Reiniger, Lotte

Aus Metapedia
(Weitergeleitet von Lotte Reiniger)
Wechseln zu: Navigation, Suche
Lotte Reiniger
Lotte Reinigers Grab
Dettenhausen (Ldkrs. Tübingen)

Charlotte „Lotte“ Reiniger (Lebensrune.png 2. Juni 1899 in Charlottenburg; Todesrune.png 19. Juni 1981 in Dettenhausen) war eine deutsche Scherenschneiderin, Silhouetten-Animationsfilmerin, Regisseurin, Drehbuchautorin, Kamerafrau, Filmarchitektin, Filmproduzentin und Buchillustratorin.

Leben

Lotte Reiniger, geboren am 2. Juni 1899 in Berlin-Charlottenburg, wuchs in einer gutbürgerlichen Umgebung auf.

Als Schülerin übte sie schon das Scherenschneiden und schnitt ganze Szenen theatralischen Inhalts aus. Natürlich wollte sie zur Bühne, in der Schauspielschule hielt sie viele damals bekannte Schauspieler, gerade in markanten Haltungen darstellerischen Ausdrucks, im Scherenschnitt fest. Werner Krauß, Paul Wegener und Friedrich Kayßler interessierten sich für diese schnittmäßige Kontrolle wesentlicher Augenblicke.

Paul Wegener, der große Schöpfer der ersten künstlerischen Filme und intensivst Schaffende, war der erste, der die Ausdruckskraft des Schattenbildes für den Film zu gewinnen suchte. So war denn Lotte Reinigers erste Filmarbeit die Titelumrahmung des Paul-Wegener-Films vom „Rattenfänger“, die an jedem Aktbeginn schon die Stimmung des Kommenden vorzubereiten hatte.

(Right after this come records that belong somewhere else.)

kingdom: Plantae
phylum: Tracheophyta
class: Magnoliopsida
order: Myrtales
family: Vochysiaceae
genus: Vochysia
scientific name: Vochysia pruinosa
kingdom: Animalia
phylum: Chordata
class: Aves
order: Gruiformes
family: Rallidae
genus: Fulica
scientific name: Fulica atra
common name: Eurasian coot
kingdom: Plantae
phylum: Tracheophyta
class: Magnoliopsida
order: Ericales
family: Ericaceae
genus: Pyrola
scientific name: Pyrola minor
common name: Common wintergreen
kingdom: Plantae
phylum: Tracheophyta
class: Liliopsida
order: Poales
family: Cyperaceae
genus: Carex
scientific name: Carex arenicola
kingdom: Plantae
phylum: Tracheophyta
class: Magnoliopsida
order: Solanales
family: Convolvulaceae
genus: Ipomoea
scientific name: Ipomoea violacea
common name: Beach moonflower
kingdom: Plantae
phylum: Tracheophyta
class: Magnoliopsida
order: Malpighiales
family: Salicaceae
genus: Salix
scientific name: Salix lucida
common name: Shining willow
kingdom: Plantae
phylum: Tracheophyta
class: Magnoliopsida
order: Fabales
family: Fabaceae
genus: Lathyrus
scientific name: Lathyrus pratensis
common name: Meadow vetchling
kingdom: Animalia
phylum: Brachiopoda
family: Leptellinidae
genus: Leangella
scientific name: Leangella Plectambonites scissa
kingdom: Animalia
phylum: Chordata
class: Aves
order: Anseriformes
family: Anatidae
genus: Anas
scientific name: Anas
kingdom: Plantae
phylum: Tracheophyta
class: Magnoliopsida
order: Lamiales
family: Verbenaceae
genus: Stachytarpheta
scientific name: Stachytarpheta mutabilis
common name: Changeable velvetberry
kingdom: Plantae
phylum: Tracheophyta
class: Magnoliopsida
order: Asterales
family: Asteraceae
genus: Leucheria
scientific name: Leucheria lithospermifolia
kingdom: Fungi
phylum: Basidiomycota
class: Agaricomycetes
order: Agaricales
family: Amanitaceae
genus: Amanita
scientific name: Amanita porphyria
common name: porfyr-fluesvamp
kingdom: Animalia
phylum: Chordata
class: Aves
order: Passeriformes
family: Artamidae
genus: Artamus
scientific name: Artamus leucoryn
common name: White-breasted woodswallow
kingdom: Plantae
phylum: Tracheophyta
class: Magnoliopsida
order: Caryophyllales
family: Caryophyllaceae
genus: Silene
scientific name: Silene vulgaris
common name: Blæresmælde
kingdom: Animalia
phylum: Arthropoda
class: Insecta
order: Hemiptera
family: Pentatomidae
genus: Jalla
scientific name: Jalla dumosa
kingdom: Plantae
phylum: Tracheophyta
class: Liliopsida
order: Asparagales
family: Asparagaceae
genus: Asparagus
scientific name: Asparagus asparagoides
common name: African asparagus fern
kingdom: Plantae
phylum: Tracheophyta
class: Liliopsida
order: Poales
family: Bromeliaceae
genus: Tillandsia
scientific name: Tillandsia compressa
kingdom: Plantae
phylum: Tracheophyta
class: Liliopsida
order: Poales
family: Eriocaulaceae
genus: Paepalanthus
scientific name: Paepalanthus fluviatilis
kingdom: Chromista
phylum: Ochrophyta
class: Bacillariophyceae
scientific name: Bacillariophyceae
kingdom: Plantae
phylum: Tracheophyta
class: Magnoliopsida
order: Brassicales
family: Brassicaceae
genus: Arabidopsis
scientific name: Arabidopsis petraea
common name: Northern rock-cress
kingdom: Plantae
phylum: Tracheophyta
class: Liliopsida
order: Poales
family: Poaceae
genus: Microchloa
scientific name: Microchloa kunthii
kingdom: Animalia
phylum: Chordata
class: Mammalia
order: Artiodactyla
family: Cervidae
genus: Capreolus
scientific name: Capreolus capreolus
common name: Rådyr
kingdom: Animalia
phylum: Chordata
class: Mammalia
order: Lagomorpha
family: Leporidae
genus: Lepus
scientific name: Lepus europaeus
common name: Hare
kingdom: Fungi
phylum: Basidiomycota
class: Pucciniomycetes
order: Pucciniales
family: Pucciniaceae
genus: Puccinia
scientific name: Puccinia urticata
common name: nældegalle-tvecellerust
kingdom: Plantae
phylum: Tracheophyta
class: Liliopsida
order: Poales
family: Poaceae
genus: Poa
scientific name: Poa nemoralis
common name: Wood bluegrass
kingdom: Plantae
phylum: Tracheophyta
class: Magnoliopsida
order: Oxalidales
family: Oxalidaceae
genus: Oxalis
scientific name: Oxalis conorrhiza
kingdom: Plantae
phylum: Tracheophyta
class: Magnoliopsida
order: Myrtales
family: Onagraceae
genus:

In dem Film „Heut tanzt Mariett“ fand der Scherenschnitt dekorative Verwendung, im Pabst-Film „Don Quichotte“ war er zu finden, bis 1919/20 im „Institut für Kulturforschung“ (Dr. Cürlis usw.) die ersten reinen Silhouettenfilme geschaffen wurden. „Das Ornament des verliebten Herzens“, „Der fliegende Koffer“, „Aschenbrödel“ und andere Märchenfilme sowie das Krippenspiel „Der Stern von Bethlehem“ entstanden.

Von 1923 bis 1926 schuf Lotte Reiniger dann den ersten Scherenschnitt-Großfilm, das berühmte Standardwerk dieser Kunst: „Die Geschichte des Prinzen Achmed“. Zu dem 2.000 m langen Werk schrieb Wolfgang Zeller die Musik. Es war auch die erste Filmarbeit Zellers, und sie entstand in wechselseitigen Beziehungen zwischen Musikrhythmus und der Bewegung des schwarz-weißen Bildes. Dann schuf Lotte Reiniger wieder Beiprogrammfilme, „Dr. Doolittle und seine Tiere“ – unvergessenes Schöpfen einer eigenartigen Kunst. Der Tonfilm „Die Jagd nach dem Glück“ wurde leider in den Wirren der ersten Tonpatentkämpfe nicht und auch seither nie aufgeführt. Doch entstanden seitdem eine Reihe musikalischer Scherenschnittfilme, der erste hieß „10 Minuten Mozart“, es war die „Kleine Nachtmusik“, dann der „Harlekin“. Auch hier wurde alte Musik verwendet, die der Grazie der Silhouettenkunst und diesem Commedia-dell’Arte-Stil sehr entgegenkam. Ein großer Erfolg wurde dann „Carmen“, eine heiter-parodistische Kurzoper, die mit den bekannten Themen und Figuren ein reizvolles Spiel trieb.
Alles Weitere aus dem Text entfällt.